You'll add traefik-aws.yml to your COMPOSE_FILE in .env, for example: lighthouse.yml:geth.yml:grafana.yml:traefik-aws.yml

This setup assumes that you already have an AWS CLI named user profile in ~/.aws on the node itself. If not, please create one. Be sure to specify a default region during aws configure. This is not optional.

The IAM user will need to have the AWS-managed AmazonRoute53ReadOnlyAcces, AmazonRoute53AutoNamingFullAccess and AmazonRoute53DomainsFullAccess policies attached to it.

With that, in the .env file:

  • Set DOMAIN to your domain.
  • Set ACME_EMAIL to the email address Let's Encrypt will use to communicate with you.
  • Set AWS_PROFILE to the profile you want to use. This is the profile name as shown in ~/.aws/config and ~/.aws/credentials, e.g. default or whichever name you gave it, not the access key id. The profile must contain a region.
  • Set AWS_HOSTED_ZONE_ID to the Route53 zone you are going to use

A records and CNAMEs

Assuming you use the default names in .env:

  • An A record for your first service such as grafana.example.com, or on the domain itself example.com to use for CNAMEs. The A record will be the IP address of your node
  • Optionally, additional CNAMEs for grafana, prysm, el and elws, depending on which services you want to reverse-proxy on the node

Traefik common settings

Optionally, you can change the names that services are reachable under, and adjust CNAMEs to match. These are the _HOST variables.

Separating consensus client and validator client

Eth Docker supports separating the consensus client and validator client on different machines, with TLS encryption between them.

Consensus client machine

On the machine that runs the consensus client, you'll need CLIENT-cl-only.yml with CLIENT one of teku, lighthouse, nimbus, lodestar or prysm, as well as one of the traefik-XXX.yml files. For example, with Lighthouse and CloudFlare: COMPOSE_FILE=lighthouse-cl-only.yml:traefik-cf.yml.

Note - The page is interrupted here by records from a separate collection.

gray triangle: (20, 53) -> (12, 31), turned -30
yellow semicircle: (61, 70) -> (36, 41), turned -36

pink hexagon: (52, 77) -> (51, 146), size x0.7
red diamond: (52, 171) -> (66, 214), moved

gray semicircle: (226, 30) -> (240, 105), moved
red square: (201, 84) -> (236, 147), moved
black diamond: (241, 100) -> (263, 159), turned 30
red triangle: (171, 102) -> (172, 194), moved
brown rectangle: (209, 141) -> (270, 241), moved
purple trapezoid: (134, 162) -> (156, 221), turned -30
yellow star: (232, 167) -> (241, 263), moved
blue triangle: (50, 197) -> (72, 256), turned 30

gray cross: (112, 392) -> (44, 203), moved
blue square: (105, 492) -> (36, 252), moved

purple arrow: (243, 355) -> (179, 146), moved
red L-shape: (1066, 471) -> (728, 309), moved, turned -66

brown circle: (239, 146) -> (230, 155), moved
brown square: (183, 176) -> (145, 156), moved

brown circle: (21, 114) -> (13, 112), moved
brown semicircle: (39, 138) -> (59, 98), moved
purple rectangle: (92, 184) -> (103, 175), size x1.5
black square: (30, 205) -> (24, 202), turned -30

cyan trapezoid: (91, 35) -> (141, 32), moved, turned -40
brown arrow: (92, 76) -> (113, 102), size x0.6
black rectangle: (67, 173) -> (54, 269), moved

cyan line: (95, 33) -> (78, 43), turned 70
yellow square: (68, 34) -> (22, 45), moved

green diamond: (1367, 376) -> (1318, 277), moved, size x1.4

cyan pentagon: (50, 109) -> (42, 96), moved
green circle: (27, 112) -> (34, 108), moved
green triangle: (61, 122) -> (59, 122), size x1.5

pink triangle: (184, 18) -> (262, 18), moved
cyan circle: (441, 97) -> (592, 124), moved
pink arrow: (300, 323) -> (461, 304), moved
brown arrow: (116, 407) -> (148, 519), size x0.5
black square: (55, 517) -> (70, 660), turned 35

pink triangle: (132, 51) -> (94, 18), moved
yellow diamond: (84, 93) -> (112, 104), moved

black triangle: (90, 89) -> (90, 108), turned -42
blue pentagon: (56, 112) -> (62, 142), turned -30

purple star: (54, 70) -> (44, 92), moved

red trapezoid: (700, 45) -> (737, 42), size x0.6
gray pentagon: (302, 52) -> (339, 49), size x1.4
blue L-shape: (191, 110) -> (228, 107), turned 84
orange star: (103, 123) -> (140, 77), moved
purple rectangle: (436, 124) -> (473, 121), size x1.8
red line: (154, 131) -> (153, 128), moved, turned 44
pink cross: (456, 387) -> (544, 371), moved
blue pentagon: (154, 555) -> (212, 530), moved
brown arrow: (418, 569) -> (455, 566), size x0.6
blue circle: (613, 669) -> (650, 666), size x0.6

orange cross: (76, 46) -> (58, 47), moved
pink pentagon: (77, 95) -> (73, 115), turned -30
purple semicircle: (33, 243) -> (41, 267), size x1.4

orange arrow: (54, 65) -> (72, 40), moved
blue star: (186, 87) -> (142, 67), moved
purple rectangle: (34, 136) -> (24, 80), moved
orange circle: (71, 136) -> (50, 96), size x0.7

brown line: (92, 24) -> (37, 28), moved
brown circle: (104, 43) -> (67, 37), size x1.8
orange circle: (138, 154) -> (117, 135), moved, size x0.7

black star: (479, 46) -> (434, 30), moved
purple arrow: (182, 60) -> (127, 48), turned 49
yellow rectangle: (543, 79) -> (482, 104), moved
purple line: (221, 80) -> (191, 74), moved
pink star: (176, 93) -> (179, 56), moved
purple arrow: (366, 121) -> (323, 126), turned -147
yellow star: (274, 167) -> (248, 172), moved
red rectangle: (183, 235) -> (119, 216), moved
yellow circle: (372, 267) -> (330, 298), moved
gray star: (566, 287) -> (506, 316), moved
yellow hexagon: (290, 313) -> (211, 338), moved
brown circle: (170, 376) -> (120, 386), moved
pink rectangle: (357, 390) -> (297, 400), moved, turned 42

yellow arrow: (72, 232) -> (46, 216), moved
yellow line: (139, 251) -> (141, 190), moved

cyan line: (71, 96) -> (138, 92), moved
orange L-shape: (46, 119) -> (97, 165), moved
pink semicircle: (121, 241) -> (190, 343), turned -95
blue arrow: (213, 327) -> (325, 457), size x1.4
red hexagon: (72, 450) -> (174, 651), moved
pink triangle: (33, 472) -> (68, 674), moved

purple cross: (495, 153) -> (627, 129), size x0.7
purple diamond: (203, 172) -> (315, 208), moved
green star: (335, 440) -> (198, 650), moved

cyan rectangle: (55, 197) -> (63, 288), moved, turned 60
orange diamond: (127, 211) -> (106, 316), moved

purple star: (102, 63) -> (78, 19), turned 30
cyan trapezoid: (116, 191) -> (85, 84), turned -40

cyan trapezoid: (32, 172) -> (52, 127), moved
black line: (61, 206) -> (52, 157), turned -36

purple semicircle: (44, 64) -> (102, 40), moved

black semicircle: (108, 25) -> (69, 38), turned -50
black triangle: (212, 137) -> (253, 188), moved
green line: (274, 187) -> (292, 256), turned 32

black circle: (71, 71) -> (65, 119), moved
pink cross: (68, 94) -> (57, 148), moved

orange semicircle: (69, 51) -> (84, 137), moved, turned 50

Traefik needs to be configured as per the above. Make sure you have a DNS entry for the machine, something like cl.example.com if CL_HOST is at default and your DOMAIN is example.com. If you use CloudFlare, you can proxy this entry.

Make sure port 443/tcp is reachable from the outside. Note this is the CL REST port even for Prysm, what Prysm calls the "grpc-gateway". The Prysm GRPC port 4000 is not available externally.

In both cases it is prudent to restrict communications to just the IP address of the validator client machine.

Validator client machine

On the machine that runs the validator client, you'll need CLIENT-vc-only.yml with CLIENT one of teku, lighthouse, nimbus or lodestar. For example, for Lighthouse: COMPOSE_FILE=lighthouse-vc-only.yml

VCs should be interoperable with any CL. Teku and Lighthouse teams test this mutually; for other combinations you'll want to do some testing yourself.

The CL_NODE variable needs to be set to point to the consensus client.